Supplied entries Start Marker
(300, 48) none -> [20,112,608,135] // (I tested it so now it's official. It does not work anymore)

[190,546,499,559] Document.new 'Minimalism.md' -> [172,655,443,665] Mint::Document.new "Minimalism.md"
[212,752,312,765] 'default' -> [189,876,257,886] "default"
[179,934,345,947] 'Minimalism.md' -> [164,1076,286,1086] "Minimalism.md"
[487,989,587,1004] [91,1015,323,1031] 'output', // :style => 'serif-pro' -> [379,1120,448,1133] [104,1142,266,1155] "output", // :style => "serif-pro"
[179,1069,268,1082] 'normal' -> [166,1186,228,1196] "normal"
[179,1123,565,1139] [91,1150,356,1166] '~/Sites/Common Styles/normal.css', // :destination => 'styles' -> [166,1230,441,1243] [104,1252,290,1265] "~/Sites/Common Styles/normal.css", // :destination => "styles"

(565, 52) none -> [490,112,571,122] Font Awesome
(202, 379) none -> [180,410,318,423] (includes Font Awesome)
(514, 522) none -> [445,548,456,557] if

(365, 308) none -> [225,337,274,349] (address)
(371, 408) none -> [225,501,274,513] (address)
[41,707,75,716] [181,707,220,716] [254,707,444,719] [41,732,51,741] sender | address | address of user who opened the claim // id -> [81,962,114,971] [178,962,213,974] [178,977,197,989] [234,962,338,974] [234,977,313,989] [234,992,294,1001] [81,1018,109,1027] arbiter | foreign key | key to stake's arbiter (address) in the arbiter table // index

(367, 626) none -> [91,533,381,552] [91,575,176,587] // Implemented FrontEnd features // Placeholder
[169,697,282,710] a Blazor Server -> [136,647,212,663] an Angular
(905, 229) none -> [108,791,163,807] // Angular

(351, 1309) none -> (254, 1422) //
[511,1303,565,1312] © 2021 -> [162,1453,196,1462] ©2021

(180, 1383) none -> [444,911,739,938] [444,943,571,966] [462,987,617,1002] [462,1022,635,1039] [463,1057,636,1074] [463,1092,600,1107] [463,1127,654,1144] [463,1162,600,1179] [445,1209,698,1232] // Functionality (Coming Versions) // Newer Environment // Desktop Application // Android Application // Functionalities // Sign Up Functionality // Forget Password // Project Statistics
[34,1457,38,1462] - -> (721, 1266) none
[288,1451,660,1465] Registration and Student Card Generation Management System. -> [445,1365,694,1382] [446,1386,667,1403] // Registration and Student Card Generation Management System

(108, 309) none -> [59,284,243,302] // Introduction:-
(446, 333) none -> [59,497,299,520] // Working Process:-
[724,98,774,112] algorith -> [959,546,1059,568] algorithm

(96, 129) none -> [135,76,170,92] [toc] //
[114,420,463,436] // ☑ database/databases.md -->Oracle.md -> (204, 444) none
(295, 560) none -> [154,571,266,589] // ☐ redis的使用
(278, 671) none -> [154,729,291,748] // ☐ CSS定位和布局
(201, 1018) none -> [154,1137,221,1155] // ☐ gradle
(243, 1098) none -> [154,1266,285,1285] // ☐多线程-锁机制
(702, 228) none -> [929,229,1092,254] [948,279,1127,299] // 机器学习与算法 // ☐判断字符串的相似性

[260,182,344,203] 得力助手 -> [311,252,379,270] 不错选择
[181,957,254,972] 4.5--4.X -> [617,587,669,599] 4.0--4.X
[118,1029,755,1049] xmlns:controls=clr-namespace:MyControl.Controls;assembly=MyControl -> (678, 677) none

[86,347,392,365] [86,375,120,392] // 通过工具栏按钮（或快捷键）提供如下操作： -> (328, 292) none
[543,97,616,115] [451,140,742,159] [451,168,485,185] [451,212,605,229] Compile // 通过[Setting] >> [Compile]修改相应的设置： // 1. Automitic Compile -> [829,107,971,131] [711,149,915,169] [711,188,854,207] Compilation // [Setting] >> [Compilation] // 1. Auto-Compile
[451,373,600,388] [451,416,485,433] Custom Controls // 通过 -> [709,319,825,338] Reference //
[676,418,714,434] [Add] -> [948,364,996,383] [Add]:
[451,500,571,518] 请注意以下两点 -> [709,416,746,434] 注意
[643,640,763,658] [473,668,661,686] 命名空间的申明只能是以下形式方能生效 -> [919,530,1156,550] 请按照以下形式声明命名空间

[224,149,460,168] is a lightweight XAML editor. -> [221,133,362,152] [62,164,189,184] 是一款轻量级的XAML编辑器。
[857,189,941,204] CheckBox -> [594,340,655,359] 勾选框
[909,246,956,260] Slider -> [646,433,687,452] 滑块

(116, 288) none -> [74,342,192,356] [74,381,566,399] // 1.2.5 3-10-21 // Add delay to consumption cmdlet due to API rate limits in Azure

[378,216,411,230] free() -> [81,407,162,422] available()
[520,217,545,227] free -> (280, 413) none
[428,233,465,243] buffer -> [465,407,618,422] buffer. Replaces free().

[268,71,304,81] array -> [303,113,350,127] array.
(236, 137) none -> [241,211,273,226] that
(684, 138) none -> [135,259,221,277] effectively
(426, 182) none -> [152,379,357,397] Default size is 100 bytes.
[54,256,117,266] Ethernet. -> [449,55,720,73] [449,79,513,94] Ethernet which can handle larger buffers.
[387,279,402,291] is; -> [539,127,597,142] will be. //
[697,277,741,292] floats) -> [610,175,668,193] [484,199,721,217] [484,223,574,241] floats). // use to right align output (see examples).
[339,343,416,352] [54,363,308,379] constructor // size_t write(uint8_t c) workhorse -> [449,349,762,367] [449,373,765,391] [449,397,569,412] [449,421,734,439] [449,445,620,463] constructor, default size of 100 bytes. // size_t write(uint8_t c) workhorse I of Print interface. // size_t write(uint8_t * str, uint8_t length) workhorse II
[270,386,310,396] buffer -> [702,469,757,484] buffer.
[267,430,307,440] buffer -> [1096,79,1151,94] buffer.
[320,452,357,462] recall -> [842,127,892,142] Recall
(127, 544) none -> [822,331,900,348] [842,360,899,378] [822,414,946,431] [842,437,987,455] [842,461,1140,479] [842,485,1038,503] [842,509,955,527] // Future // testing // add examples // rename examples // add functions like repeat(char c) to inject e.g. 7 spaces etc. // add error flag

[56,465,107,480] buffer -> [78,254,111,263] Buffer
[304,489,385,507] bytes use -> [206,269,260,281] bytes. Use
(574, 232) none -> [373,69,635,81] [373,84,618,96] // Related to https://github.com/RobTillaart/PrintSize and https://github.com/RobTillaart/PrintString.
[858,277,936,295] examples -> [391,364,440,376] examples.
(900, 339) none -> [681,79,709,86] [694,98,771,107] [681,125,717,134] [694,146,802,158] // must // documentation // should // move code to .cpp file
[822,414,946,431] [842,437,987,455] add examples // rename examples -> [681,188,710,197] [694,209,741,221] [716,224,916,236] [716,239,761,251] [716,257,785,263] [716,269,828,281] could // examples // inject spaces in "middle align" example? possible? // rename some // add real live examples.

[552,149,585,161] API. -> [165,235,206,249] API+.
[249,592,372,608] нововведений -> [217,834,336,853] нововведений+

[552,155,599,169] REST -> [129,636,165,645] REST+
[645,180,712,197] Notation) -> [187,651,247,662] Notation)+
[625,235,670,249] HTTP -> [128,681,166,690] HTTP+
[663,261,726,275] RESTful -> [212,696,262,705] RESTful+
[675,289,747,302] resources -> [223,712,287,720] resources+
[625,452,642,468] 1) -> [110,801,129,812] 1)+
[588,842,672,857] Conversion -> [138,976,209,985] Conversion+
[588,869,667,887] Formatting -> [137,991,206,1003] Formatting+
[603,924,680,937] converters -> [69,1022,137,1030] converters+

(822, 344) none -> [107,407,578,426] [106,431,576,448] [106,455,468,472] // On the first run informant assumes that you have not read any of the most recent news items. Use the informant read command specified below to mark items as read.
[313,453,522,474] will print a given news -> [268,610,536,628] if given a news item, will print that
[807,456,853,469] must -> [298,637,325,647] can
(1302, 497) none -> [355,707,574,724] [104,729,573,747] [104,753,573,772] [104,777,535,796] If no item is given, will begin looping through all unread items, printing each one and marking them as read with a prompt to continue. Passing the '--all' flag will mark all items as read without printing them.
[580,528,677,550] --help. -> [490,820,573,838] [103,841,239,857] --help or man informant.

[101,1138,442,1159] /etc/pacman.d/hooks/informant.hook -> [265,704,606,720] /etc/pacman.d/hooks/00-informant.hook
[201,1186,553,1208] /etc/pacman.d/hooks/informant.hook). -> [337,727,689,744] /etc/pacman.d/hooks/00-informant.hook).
Supplied entries End Marker
*Exercise*:
Above are the records. Print exactly, and only, the lines from the line with "[41,707,75,716] [181,707,220,716] [254,707,444,719]" to the line with "[288,1451,660,1465] Registration and", both inclusive.

*Written response*:
[41,707,75,716] [181,707,220,716] [254,707,444,719] [41,732,51,741] sender | address | address of user who opened the claim // id -> [81,962,114,971] [178,962,213,974] [178,977,197,989] [234,962,338,974] [234,977,313,989] [234,992,294,1001] [81,1018,109,1027] arbiter | foreign key | key to stake's arbiter (address) in the arbiter table // index

(367, 626) none -> [91,533,381,552] [91,575,176,587] // Implemented FrontEnd features // Placeholder
[169,697,282,710] a Blazor Server -> [136,647,212,663] an Angular
(905, 229) none -> [108,791,163,807] // Angular

(351, 1309) none -> (254, 1422) //
[511,1303,565,1312] © 2021 -> [162,1453,196,1462] ©2021

(180, 1383) none -> [444,911,739,938] [444,943,571,966] [462,987,617,1002] [462,1022,635,1039] [463,1057,636,1074] [463,1092,600,1107] [463,1127,654,1144] [463,1162,600,1179] [445,1209,698,1232] // Functionality (Coming Versions) // Newer Environment // Desktop Application // Android Application // Functionalities // Sign Up Functionality // Forget Password // Project Statistics
[34,1457,38,1462] - -> (721, 1266) none
[288,1451,660,1465] Registration and Student Card Generation Management System. -> [445,1365,694,1382] [446,1386,667,1403] // Registration and Student Card Generation Management System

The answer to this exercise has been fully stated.